Ela, que voltava da área de serviço, com a roupa de cama nos braços, gaguejou:
-É... é nada...
-Bom, se não é nada...
-É... o meu sobrinho. Três noites que não dorme...
-E o que ele tem?
-Dor de dente... Acho que tem que arrancar... Se o doutor puder fazer isso, desconta do salário...
A patroa olha pro marido, que estava a seu lado. Ele suspende garfo e faca no ar, faz cara de quem consulta uma agenda, e solta:
-Hmmm... Tô lotado... Até o fim do mês. E além do mais faz tempo que não tô arrancando dente. Quem sabe a filha...
-Ah, não! Pra isso existe posto de saúde. E também estou sem vaga na agenda... repeliu de pronto a doutorazinha recém formada.
No outro dia Marisa chega um pouco mais tarde ao trabalho.
-Atrasadinha hoje, né dona Marisa? Tive eu mesma que preparar o café... desabafou a filha do patrão, que se preparava para sair.
-Levei o menino no posto...
-E aí?
-Consegui uma ficha... Arrancaram o dente.
-Eu não falei?... E é bom escovar os dentes, também...
-É o que eu falei pra ele... E Marisa riu, baixinho...
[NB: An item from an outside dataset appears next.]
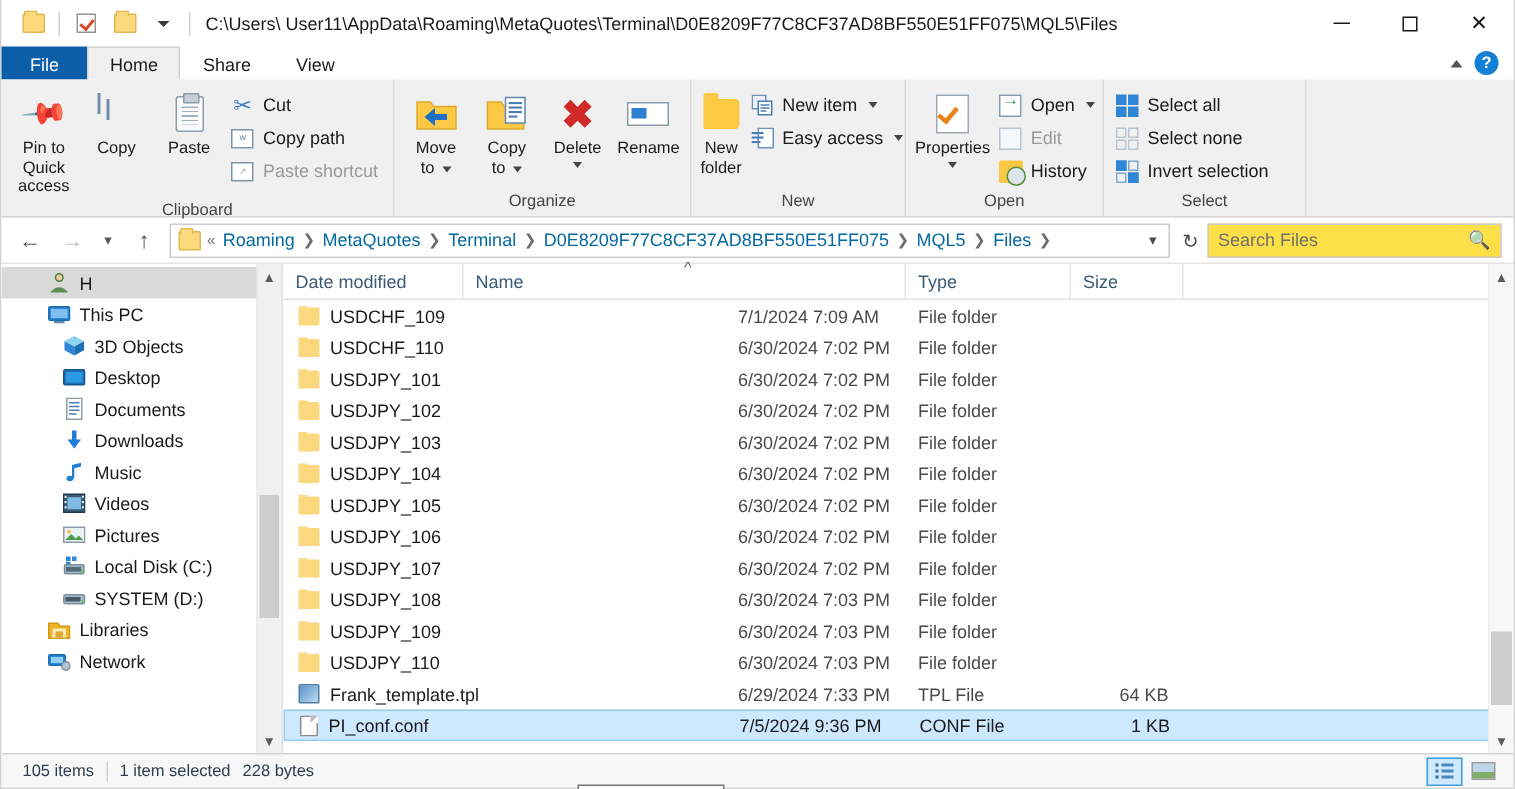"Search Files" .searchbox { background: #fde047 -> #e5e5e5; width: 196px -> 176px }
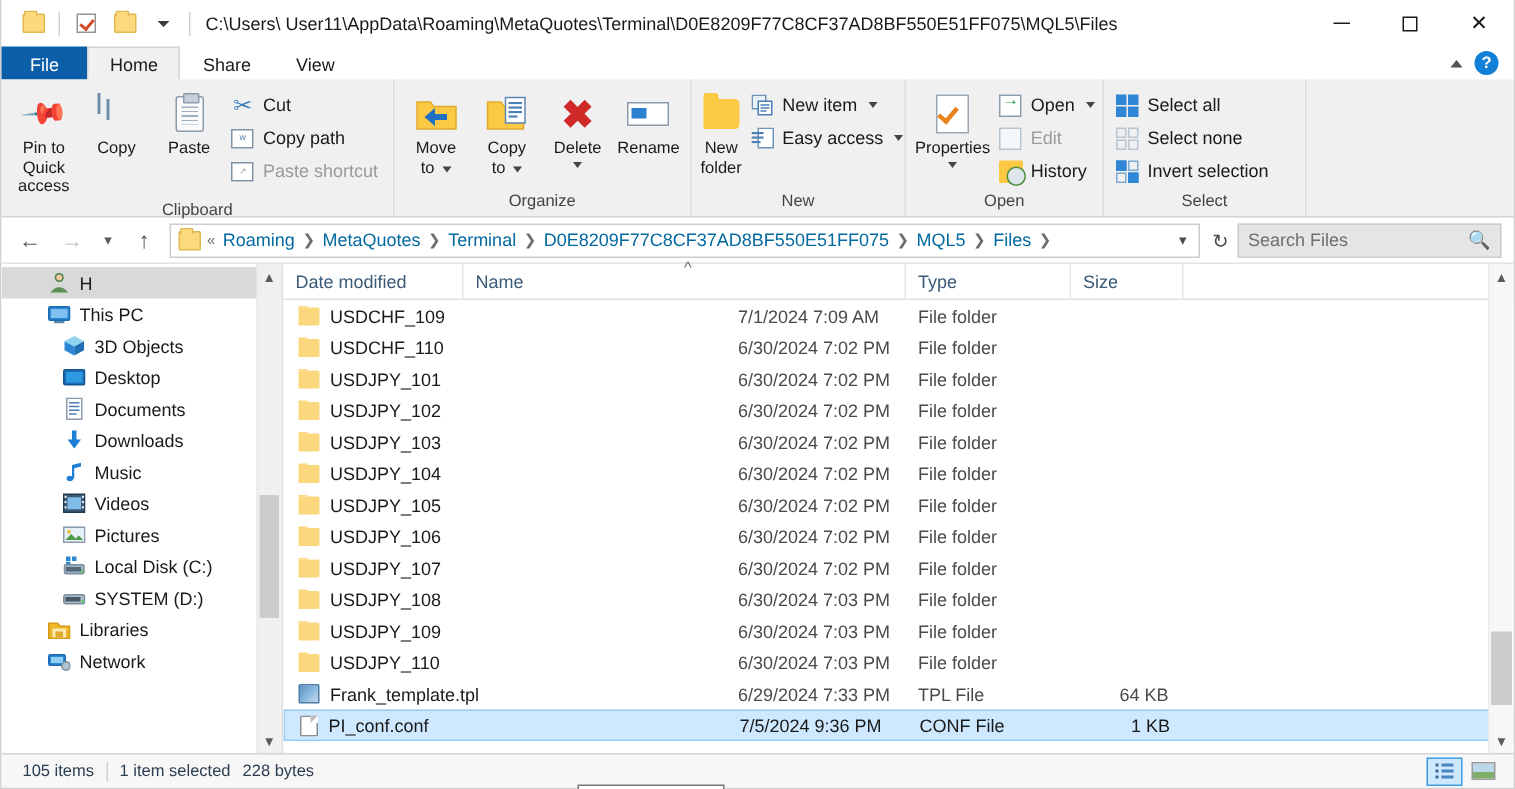"This PC" div.nav-item { padding-left: 30px -> none }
Riu porque mentiu. Pela primeira vez, depois de muitos anos, fez isso para alguém daquela casa. Com o que restara do ordenado anterior, pagou a um dentista para que acabasse com o sofrimento do guri. Riu porque não podia dizer a verdade, teve medo de enfurecer aquela gente, e porque, semi-analfabeta, não iria encontrar melhor serviço, e muito precisava daquele emprego que lhe permitia viver e ajudar sobrinhos, irmãos e cunhadas... Solteirona, não tinha filhos. Apenas teve um namorado, quando jovem, que foi pra longe, atrás de uma vida melhor; prometendo se conseguisse um lugar viria lhe buscar. E Marisa nunca mais teve notícias daquele que foi o primeiro e único homem com quem teve relações mais profundas, que a fez feliz e depois, aos poucos, fechar-se para o amor...
E Marisa, sozinha, lavando a louça do café, ria para si mesma... Ria das noites de insônia, dos dentes estragados, das agendas cheias, das promessas desse mundo...

AUDÁCIA












Estava lavando roupa quando escutou um barulho no portão. Foi ver. 
Vizinha, é aqui que arrumam televisão, perguntou um sujeito na calçada do passeio. É ali, respondeu ela apontando o dedo para um prédio na esquina. 
O homem agradeceu, e se afastou levando um aparelho nos ombros.
Ao meio-dia, quando foi assistir seu programa favorito, é que ela descobriu o tamanho da audácia: era a sua tv que o malandro tinha levado para 'conserto'!!